Static methods in a subclass “hide” the parent’s static method rather than overriding it. The distinction matters: hiding uses compile-time binding (reference type determines which method runs), while overriding uses runtime binding (object type determines execution). This is why you should avoid shadowing static methods.
Can you have two methods with the same name and different return type?
No, return type alone doesn’t distinguish method overloads. The method signature includes only the method name and parameter list (count, types, order), not the return type. Having different return types with identical names causes a compile error.
How does dynamic binding work in Java?
At runtime, the JVM looks up the actual object type (not reference type) to determine which overridden method to call. Reference type is checked at compile-time for type safety. For example, Animal animal = new Dog(); animal.sound(); calls Dog’s sound() at runtime even though referenced as Animal.
Code Examples
Example - Method Overloading (Compile-time Polymorphism):
class Calculator {
// Overload by parameter type
public int add(int a, int b) {
return a + b;
}
public double add(double a, double b) {
return a + b;
}
// Overload by parameter count
public int add(int a, int b, int c) {
return a + b + c;
}
// Overload by parameter order
public void process(int num, String str) {
System.out.println("int then String");
}
public void process(String str, int num) {
System.out.println("String then int");
}
}
// Usage - compiler chooses method based on argument types
Calculator calc = new Calculator();
System.out.println(calc.add(5, 3)); // int version: 8
System.out.println(calc.add(5.5, 3.2)); // double version: 8.7
System.out.println(calc.add(5, 3, 2)); // three-param version: 10
calc.process(10, "Hello"); // first version
calc.process("Hello", 10); // second versionExample - Method Overriding (Runtime Polymorphism):
class Animal {
public void sound() {
System.out.println("Animal sound");
}
public void move() {
System.out.println("Animal moves");
}
}
class Dog extends Animal {
@Override
public void sound() {
System.out.println("Dog barks");
}
// move() not overridden - inherited
}
class Cat extends Animal {
@Override
public void sound() {
System.out.println("Cat meows");
}
}
// Usage - demonstrates runtime polymorphism
Animal animal1 = new Dog();
Animal animal2 = new Cat();
Animal animal3 = new Animal();
animal1.sound(); // Calls Dog's sound()
animal2.sound(); // Calls Cat's sound()
animal3.sound(); // Calls Animal's sound()Example - Dynamic Binding in Action:
class Parent {
public void display() {
System.out.println("Parent display");
}
public static void staticMethod() {
System.out.println("Parent static");
}
}
class Child extends Parent {
@Override
public void display() {
System.out.println("Child display");
}
// Shadows parent's static method
public static void staticMethod() {
System.out.println("Child static");
}
}
// Usage
Parent parent = new Child();
parent.display(); // Runtime: Calls Child's display()
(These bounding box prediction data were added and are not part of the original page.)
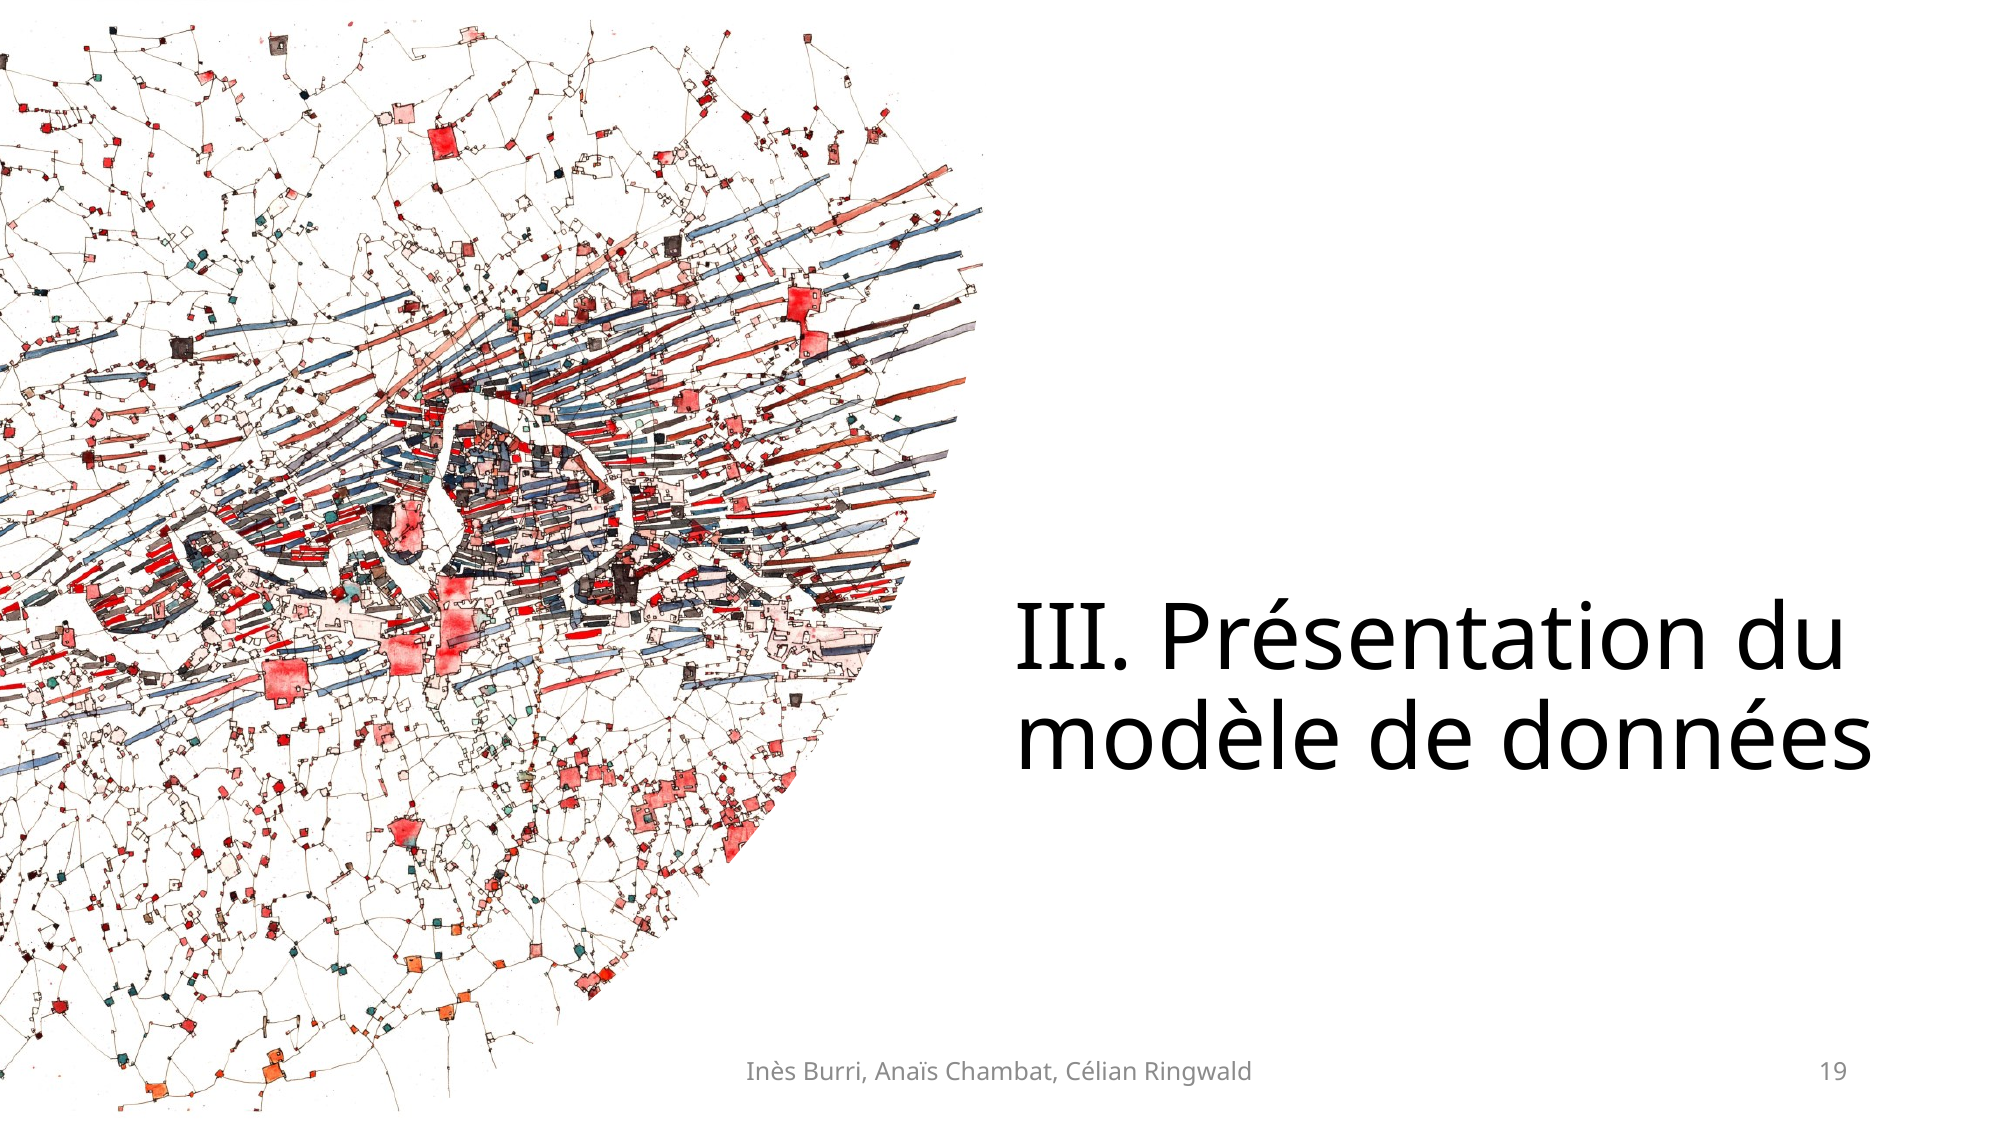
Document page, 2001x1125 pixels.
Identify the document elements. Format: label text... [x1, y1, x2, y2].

footer Inès Burri, Anaïs Chambat, Célian Ringwald [989, 1042, 1338, 1103]
title III. Présentation du modèle de données [999, 453, 1901, 798]
slide_number 19 [1412, 1042, 1863, 1103]
picture [0, 0, 989, 1125]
Parent.staticMethod(); // Compile-time: Calls Parent's staticKey Points
- Overloading Resolution: Compiler chooses method based on reference type and parameter types at compile-time.
- Overriding Resolution: JVM looks up actual object type to determine method execution at runtime.
- Overloading Rules: Different parameter lists, same or different return types okay, can throw different exceptions.
- Overriding Rules: Same signature, same or covariant return type, cannot narrow access modifier, cannot throw broader exceptions.
- Performance: Overloading has no runtime cost; overriding has slight cost due to virtual method invocation.